Skip to main content
1 of 2

Exact solution to a periodic linear ODE sought

We have been studying a Hamiltonian system that possesses a one-parameter family of periodic orbits, depending on the energy level $h$. We "know" via various non-rigorous means that these periodic orbits are stable for $h<\frac{1}{8}$ and unstable for $h>\frac{1}{8}$ but haven't been able to prove it.

We know that if the linearization possesses a periodic orbit at the critical value $h=\frac{1}{8}$, then this value of $h$ lies on the boundary between stability and instability. We have numerically calculated this periodic orbit using ultra-high-precision arithmetic and a 30th order ODE solver. We have also used Hill's method of harmonic balance to high order in computer algebra to show that $h_{\rm critical}$ agrees with $1/8$ to double precision, using no ODE solves.

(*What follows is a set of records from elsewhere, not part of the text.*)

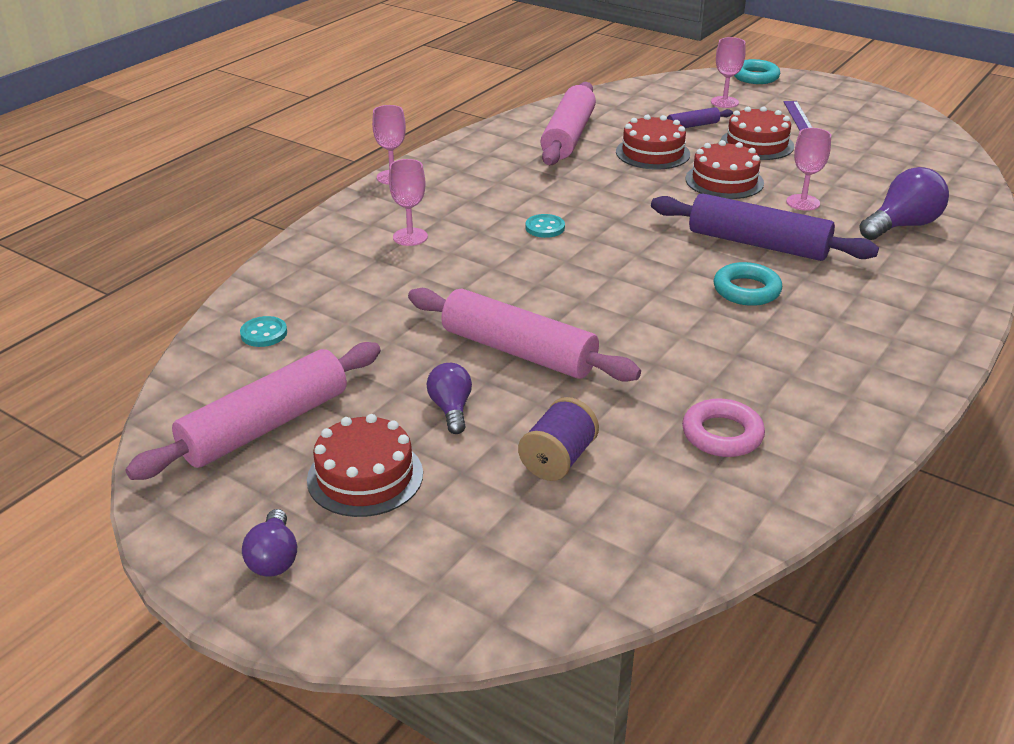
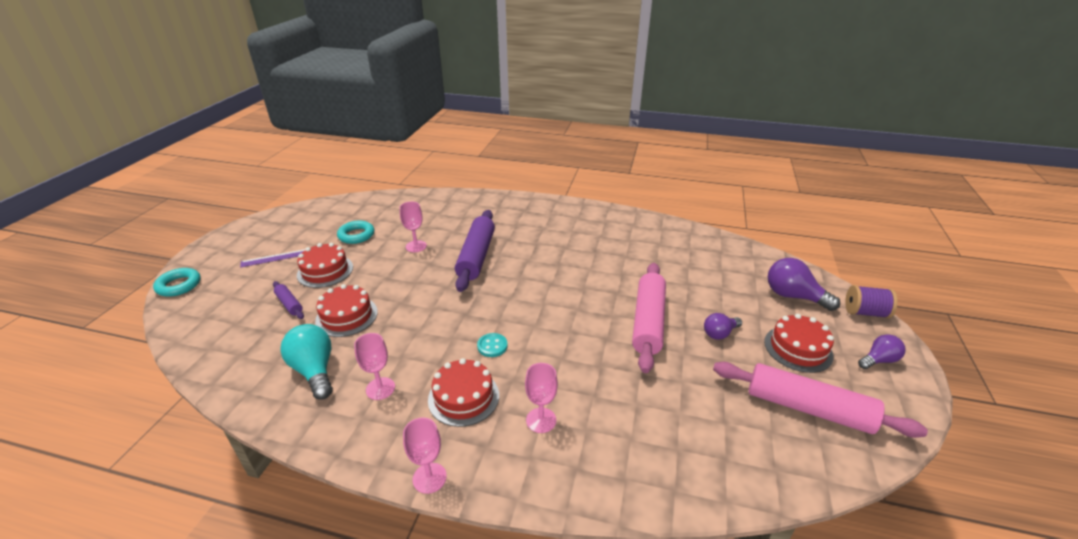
camera: 110 degrees left, 0 degrees up
(264, 333) = (729, 458): turquoise button -> none
(558, 459) = (721, 289): purple spool -> purple spool (865, 312)
(568, 136) = (314, 370): pink rolling pin -> turquoise light bulb
(722, 434) = (661, 248): pink ring -> none
(724, 102) = (237, 294): pink goblet -> pink goblet (380, 388)
(724, 181) = (391, 277): red cake -> red cake (463, 397)
(746, 290) = (531, 255): turquoise ring -> turquoise ring (356, 235)
(902, 226) = (435, 215): purple light bulb -> purple light bulb (793, 296)

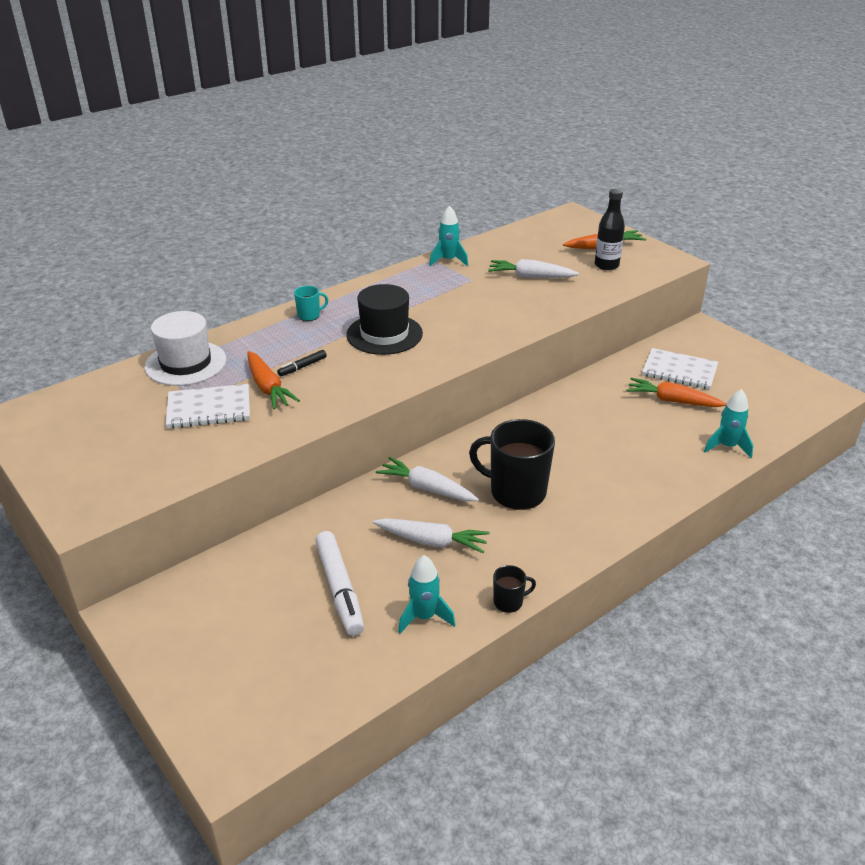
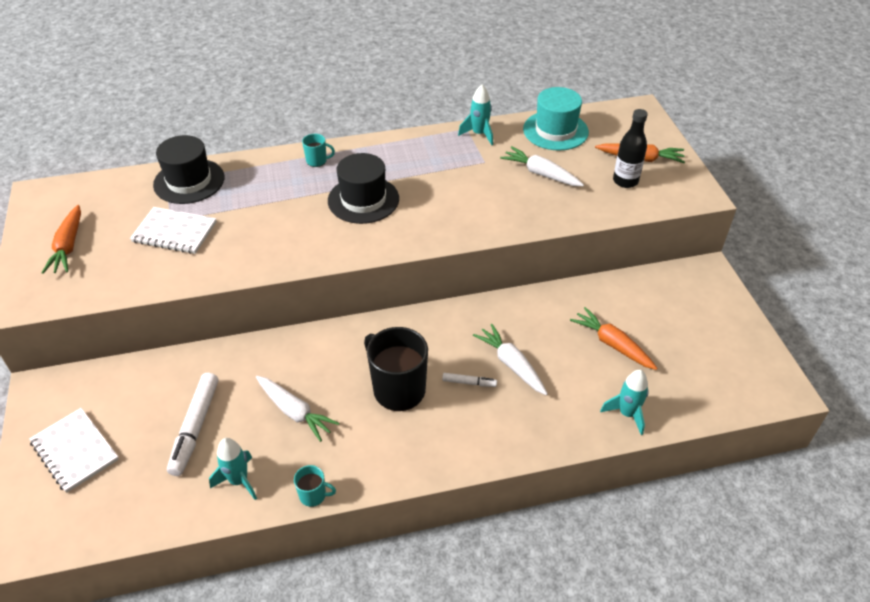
camera: 25 degrees right, 10 degrees up
(186, 363) = (189, 181): white hat -> black hat
(268, 387) = (232, 226): orange carrot -> orange carrot (68, 246)
(302, 367) = (273, 213): black marker -> none
(427, 488) = (327, 358): white carrot -> white carrot (511, 364)
(509, 602) = (313, 495): black mug -> turquoise mug
(514, 243) = (555, 130): none -> turquoise hat
(576, 466) = (469, 382): none -> white marker
(679, 371) = (645, 313): white notebook -> white notebook (74, 451)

If we could simply show that the following ODE has a $2\pi$-periodic orbit, we would have a proof. Does anybody know how find such a solution?

$$\frac{d}{d\theta} \vec{x} = A(\theta) \vec{x},$$

where $$ A(\theta) = \frac{1}{4\sqrt{17+8 \cos{2 \theta} }} \begin{pmatrix} - \sin{2 \theta} & \frac{7+12 \cos{2 \theta} -4 \cos{4 \theta}-3\sqrt{17+8 \cos{2 \theta} } }{2-2\cos{2 \theta}} \\ \frac{3-4 \cos{2 \theta} -4\cos{4 \theta}-\sqrt{17+8 \cos2 \theta }} {2+2\cos 2\theta}& \sin{2 \theta} \\ \end{pmatrix}. $$

This would answer the one big question we left unanswered in this paper also available on my website.